Sunday, July 3, 2011

Christchurch Airport

This morning I was out at the airport. Over the past few years, there's been a massive construction and renewal processing taking place, with a new integrated domestic+international terminal being built. This opened a month of two ago...
 Control tower
From second-floor foodcourt in new terminal

On the way
This morning was one of the two types of typical winter morning: cold, crisp, and cloudfree (the other version is cold, dark, and heavy rain).


Although not shown here, this roundabout is always a bit of a nightmare to navigate, with through traffic (numerous trucks among them) travelling 80-100 km/h screen left and right, and traffic travelling to/from airport (straight through) at 60 km/h only. 

I often wonder why traffic engineers think it is safe to put high-speed roundabouts/motorways out of airports, where jetlegged passengers (some who may not have slept) are able to just grab a car and hit the road ;)

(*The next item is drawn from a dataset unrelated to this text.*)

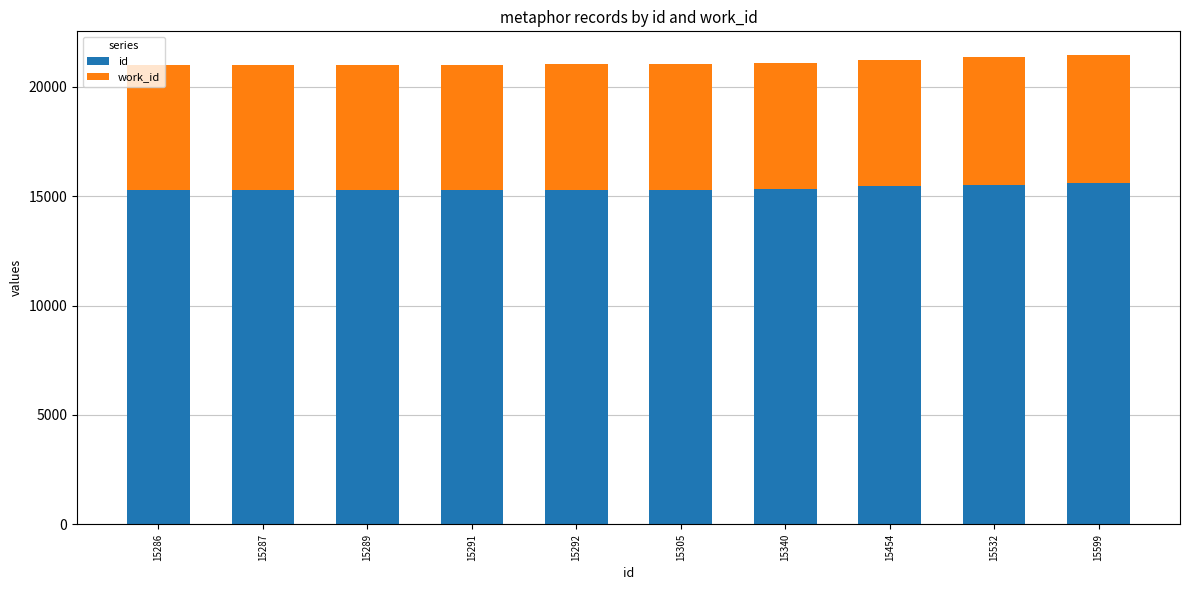

The value of id at 15286 is 15286. True or false?

True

SQ298 to take off at 11am for Singapore (where it lands late afternoon). This is the same plane that does SQ297 overnight from Singapore. Basically, this 777 spends its time jumping between these two destinations, spending a few hours on the ground at each destination each time.

I know, since I was on these flights last year :) 
(Besides, by the time I left, the plane was gone too - obviously on its way to Singapore again)

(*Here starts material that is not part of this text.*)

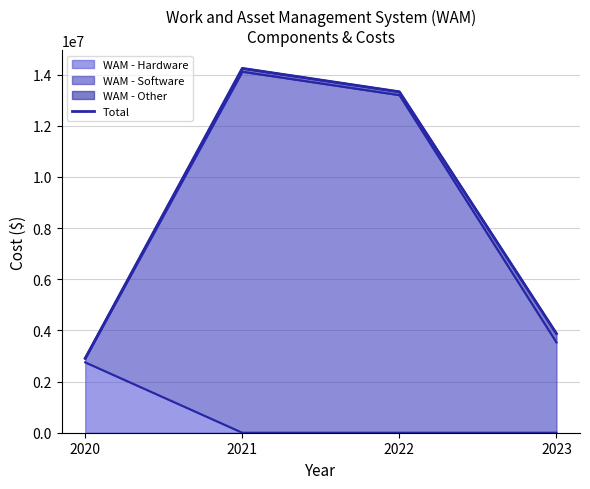

Is it true that the value at 2022 is 13325000?

True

Ground floor - check-in hall (for both domestic and international)



Fog In, Fog Out
While at the airport, the fog rolled in for a while. Numerous smaller flights were diverted, with passengers for those being told to "go and fetch [their] baggage from the conveyor belt and go to the counter to rebook [their] flight". Unlike volcanic ash, fog can be seen, but is seems that this is something larger aircraft are equipped to deal with (unlike the former).

Incoming...
 
Like a thick, smothering blanket
And a beautiful day again once it clears!


Old Domestic Terminal being demolished...

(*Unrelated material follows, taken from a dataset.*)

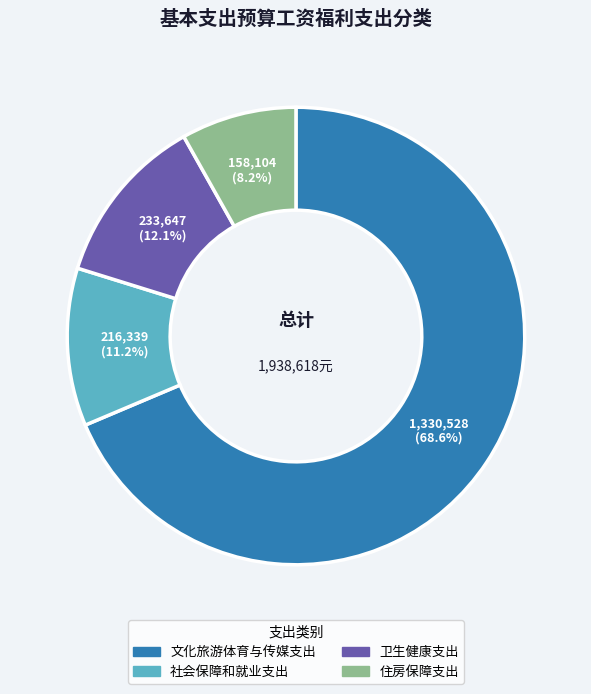

Between 社会保障和就业支出 and 文化旅游体育与传媒支出, which is larger?

文化旅游体育与传媒支出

Apparently, there's some kind of weird arrangement where parts of the old terminal are still being used to get people on to the domestic planes, since the new terminal was built in front of the old one, where the taxis and flower-beds used to be.

<no-offense-intended>
Silly Americans and their neurotic security procedures concerned about shoe, underwear, and bottle "terrorists" (apart from the balaclava'd ones, this description could equally apply to babies ;) As a result of this, we have long lines at airports where people have to line up, unpack their bags and themselves, walk through a scanner (and then optionally get probed over again in a "special" checkover), and are forced to pay rip-off prices to buy drinking water once they get through to "the other side".

BTW, having had two watches needing to get "de-magnetised" after they mysteriously stopped working not too long after having passed through these security scanners in separate incidents, I generally end up taking off my watch and burrowing it deep within any hand-carry I take before passing through, which seems to have worked well so far.

Equally perplexing is their insistence that electronic equipment (specifically laptops) get taken out of bags and put in trays. Unfortunately, this policy is not followed by a counter-policy that security staff take proactive steps to ensure that they do not drop, bump, or otherwise massacre the equipment as it leaves the scanner on uncovered and unpadded trays on the other side in a hurry, out of the protective bags they'd otherwise reside in for the rest of their journeys. For a student flying back home a few years ago, they saw this firsthand, as a checkpoint officer "accidentally" dropped their laptop, rendering the thing completely inoperable, with apparently no official provisions for any liability in such cases.

(BTW: I wonder what the scanner would see, should an slr with telephoto lens zoomed in be pass through with the lens facing upwards, and a mirror strategically placed behind the viewfinder. Not that I'd be willing to find out using my own gear on the way to a holiday somewhere ;)
</end rant>

Assorted shots...
Second-floor, looking towards the foodcourt. Finally we have an airport which looks a bit more world-class than a granny's tearoom.

Carparking building - complete with some interesting decor (which was planned for the Rugby World Cup being held in NZ later this year). It looks more effective from the ground (than it does in this shot).